For those of you who don’t know, HCV is a virus that causes inflammation of the liver and can lead to cirrhosis and the need for a liver transplant. HCV can be a chronic terminal illness, but these days it’s more common to be cured with proper treatment.
Sovaldi (sofosbuvir) and Harvoni (ledipasvir and sofosbuvir) are both pills that are taken over a 12-week period, compared to a previous one-year period of injections and pills. There are different strains of HCV, so depending on which genotype a person has, a combination of the older medications may be prescribed with the newer ones.
Now in order to be eligible for coverage patients must be in the fibrosis stage F2 or greater. There are various tests to determine the severity of cirrhosis and fibrosis of the liver, including having a liver biopsy, transient elastography (FibroScan), or blood tests.
Since there is no vaccine for hep C (just hep A and B), and because some people don’t experience symptoms, it’s important to get tested. According to Catie.ca in 2011, “approximately 97,107 to 108,234 or 44 per cent of people [Canadians] living with chronic hepatitis C were unaware that they had this infection.”
People may not know they have HCV because they’ve never been tested and because symptoms can take up to 20 to 30 years to develop, if at all. By this time, they’d likely have severe liver damage.
Symptoms can include jaundice, fatigue, nausea, reduced appetite, and abdominal pain.
The Canadian Liver Foundation estimates there are roughly 250,000 people infected with HCV in Canada. If you’ve never asked your doctor to test you for HCV, now is the time.
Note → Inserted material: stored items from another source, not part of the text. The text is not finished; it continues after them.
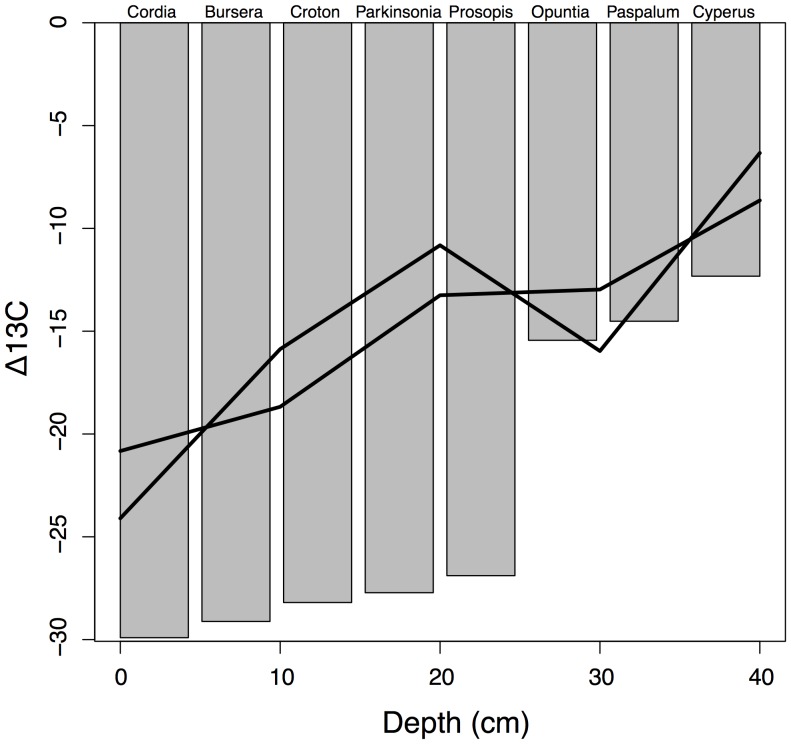
Carbon isotope signatures (δ13C values) of soils at increasingly greater depths in two soil pits (Gardner and El Caco) on Española Island, Galapagos. Radiocarbon dating indicated that depths of 40 cm are approximately 500 years BP; therefore, samples below the 40 cm depth are grouped to show pre-disturbance averages. Points are δ13C values of the island’s dominant woody plants (Bursera, Cordia, Croton, Parkinsonia, Prosopis) and herbaceous plants (Cyperus and Paspalum) as well as cactus (Opuntia) (averaged across 10 samples of each, with standard errors for all means too miniscule to be evident in this graphic).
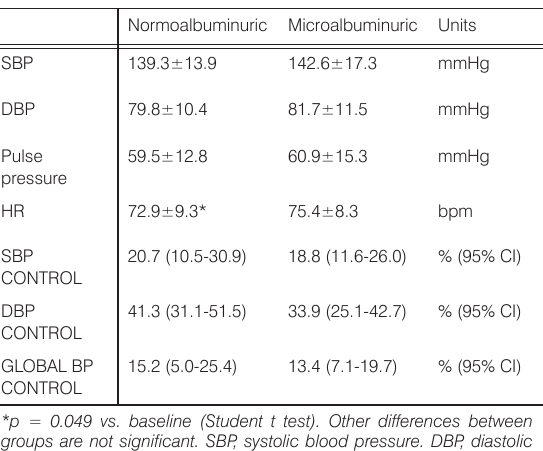
Table 3. Blood pressure after treatment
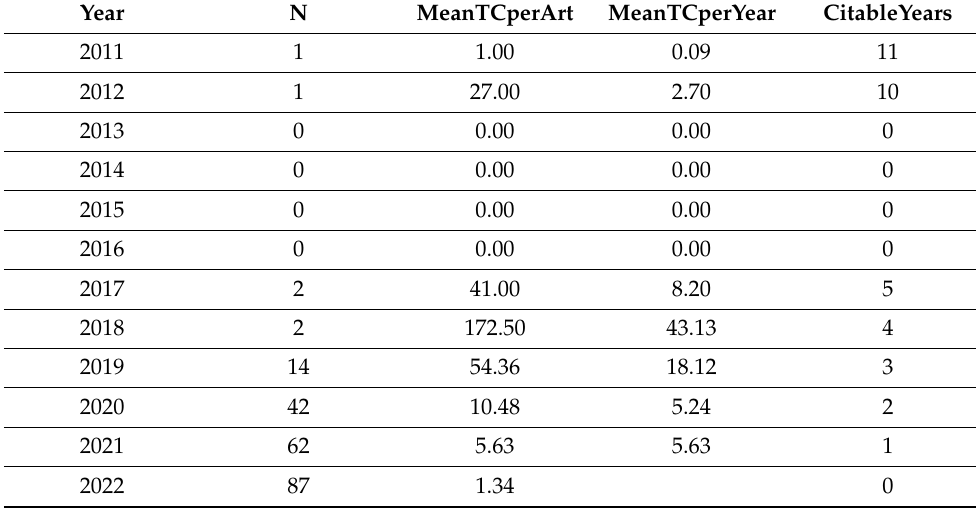
Table 2. Annual Citation Structure per year.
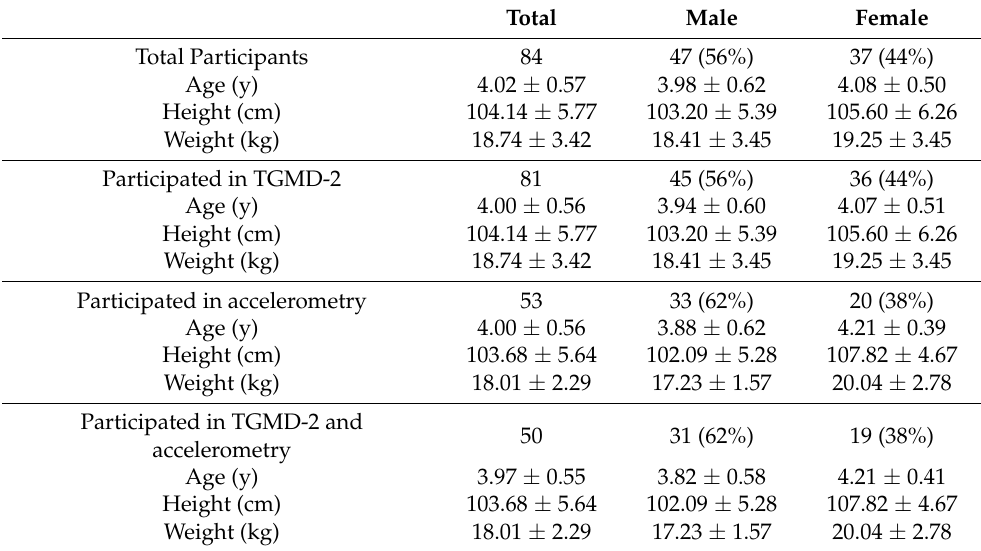
Table 1. Sample characteristics of participating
Or, get it done when you get tested annually for HIV and other sexually transmitted infections (STIs).
HCV is transmitted through blood-to-blood activities—sharing manicure equipment; toothbrushes; razors; unsterilized medical, dental, tattoo and piercing equipment; needles (acupuncture, diabetic, steroid, and injection drug use); blood transfusions prior to 1992; condomless sex during a woman’s menstrual period; rough, unprotected sex; and sharing other drug paraphernalia.
Basically, you don’t want to share anything that might have blood on it, as it could put you at risk, if the other person is HCV-positive. The virus is also a strong one and can live on surfaces, such as a bill or pipe, for up to six weeks.
If you’re considering Sovaldi or Harvoni talk to your doctor or specialist prior to starting these medications to determine if they interfere with other meds you may be on. The US Food and Drug Association warn that the new treatment for HCV can cause a deadly reaction when taken with the heart medication amiodarone. So be careful and be sure to weigh the pros and cons before subscribing to any treatment regimen.
The easiest way to prevent the spread of HCV is to know your status, so get tested! For any other questions you can contact the Purpose Society, or book an appointment with your doctor.